Now, the difficulty I am facing is that there are many distributed matrix transposition involved in the original code and thus MPI_AlltoAll is used extensively. I did some research and found that coarray may have the potential to out-perform a regular MPI_AlltoAll by using overlapping communications (Pekurovsky D., 2012 and Robert Fiedler, et al., 2013). I am not a computer science major but from reading these papers my impression is a co_alltoall is totally possible but might require CS knowledge that I do not possess.

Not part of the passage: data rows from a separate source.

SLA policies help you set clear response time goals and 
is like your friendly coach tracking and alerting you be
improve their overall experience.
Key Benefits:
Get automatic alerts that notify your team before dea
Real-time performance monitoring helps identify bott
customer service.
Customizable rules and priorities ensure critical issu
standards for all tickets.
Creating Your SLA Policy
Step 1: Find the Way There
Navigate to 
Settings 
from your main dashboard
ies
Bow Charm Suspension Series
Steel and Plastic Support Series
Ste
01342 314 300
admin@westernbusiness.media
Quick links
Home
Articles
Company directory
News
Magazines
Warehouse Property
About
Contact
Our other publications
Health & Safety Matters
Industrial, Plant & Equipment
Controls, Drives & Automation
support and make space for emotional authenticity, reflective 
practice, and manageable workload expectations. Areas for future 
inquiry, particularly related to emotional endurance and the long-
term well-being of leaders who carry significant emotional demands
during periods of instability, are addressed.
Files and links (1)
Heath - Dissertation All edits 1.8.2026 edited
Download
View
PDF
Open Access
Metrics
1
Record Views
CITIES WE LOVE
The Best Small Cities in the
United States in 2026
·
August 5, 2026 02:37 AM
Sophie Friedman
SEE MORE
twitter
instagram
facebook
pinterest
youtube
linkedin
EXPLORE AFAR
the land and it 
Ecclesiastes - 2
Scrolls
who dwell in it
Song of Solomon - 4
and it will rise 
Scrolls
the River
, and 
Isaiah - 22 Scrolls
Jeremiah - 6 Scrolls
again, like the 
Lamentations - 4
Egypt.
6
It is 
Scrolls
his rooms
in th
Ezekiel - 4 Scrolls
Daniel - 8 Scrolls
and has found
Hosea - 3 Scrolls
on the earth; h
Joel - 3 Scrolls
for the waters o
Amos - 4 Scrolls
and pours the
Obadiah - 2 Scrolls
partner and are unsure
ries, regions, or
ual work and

So here comes the question (or questions): Does a coarray version of MPI_AlltoAll (for example co_alltoall) already exist (I tried to look for an open-source solution but had no luck.)? If not, is it worth it/how hard is it to implement a co_alltoall, and where should I start?

2 Likes

I don’t know if there’s a library, but Robert Numrich tackles this problem in section 5.7 of his “Parallel Programming with Co-Arrays” book.

1 Like

I happen to have a copy of this book but only read the first four chapters of it! Guess it’s time to continue :slight_smile:

1 Like

@han190 , thanks for mentioning those references. I’m not familiar with them and should take a look.

Before you plunge into replacing MPI with coarrays I would strongly advise that you create a representative test bed for your particular usage of MPI – focusing on MPI_AlltoAll to start – and confirm that coarrays are competitive with MPI, and portable across the compilers/platforms you use. My own experience is that coarrays are not even close to being competitive, for the most part. But your experience may be quite different.

My own test bed focused on MPI_Alltoallv used for a halo exchange. You might find the coarray replacements there instructive.

1 Like

@milancurcic Thanks again for directing me to the book! I will have to read chapter 9 and 10 thoroughly before I am able to make any serious conclusion. BTW, is that possible for me to accept more than one replies as solutions? Currently I am only allowed to select one.

@nncarlson Yes, I read your post about coarray and definitely understand your concern, but coarray is a very attractive feature for me (and probably many other domain scientists) because it is standard conforming, and the syntax of it is just elegant. Personally, I am inclined to use it if the performance penalty isn’t unacceptable. I will come back for the testing part once I have my co_alltoall implemented. Thank you for your suggestions!

alltoall is an expensive operation (it seems like more or less a \mathcal{O}(n^2) operation where n is the number of cpu cores involved), especially if it has to occur frequently.

I mean, usually I would have a rank 0 core which I call it a boss core. It will try its best to distribute equal amount of jobs to each cores, then each cores do their jobs independently, finally send their results back to the rank 0 core. In such case, you only need things like scatter, scatterv, gather, gatherv, or broadcast, which are all \mathcal{O}(n) operations, no need to use alltoall, which is expensive.

So, my personal naïve opinion is, perhaps you may check if alltoall is absolutely necessary. If you may be able to use things like scatter or scatterv or broadcast instead of alltoall, that may gave you more speedup than implementing a coarray version of alltoall.

Coarray seems more or less using MPI, so coarray version of alltoall seems will perform similar with MPI’s intrinsic alltoall if not better.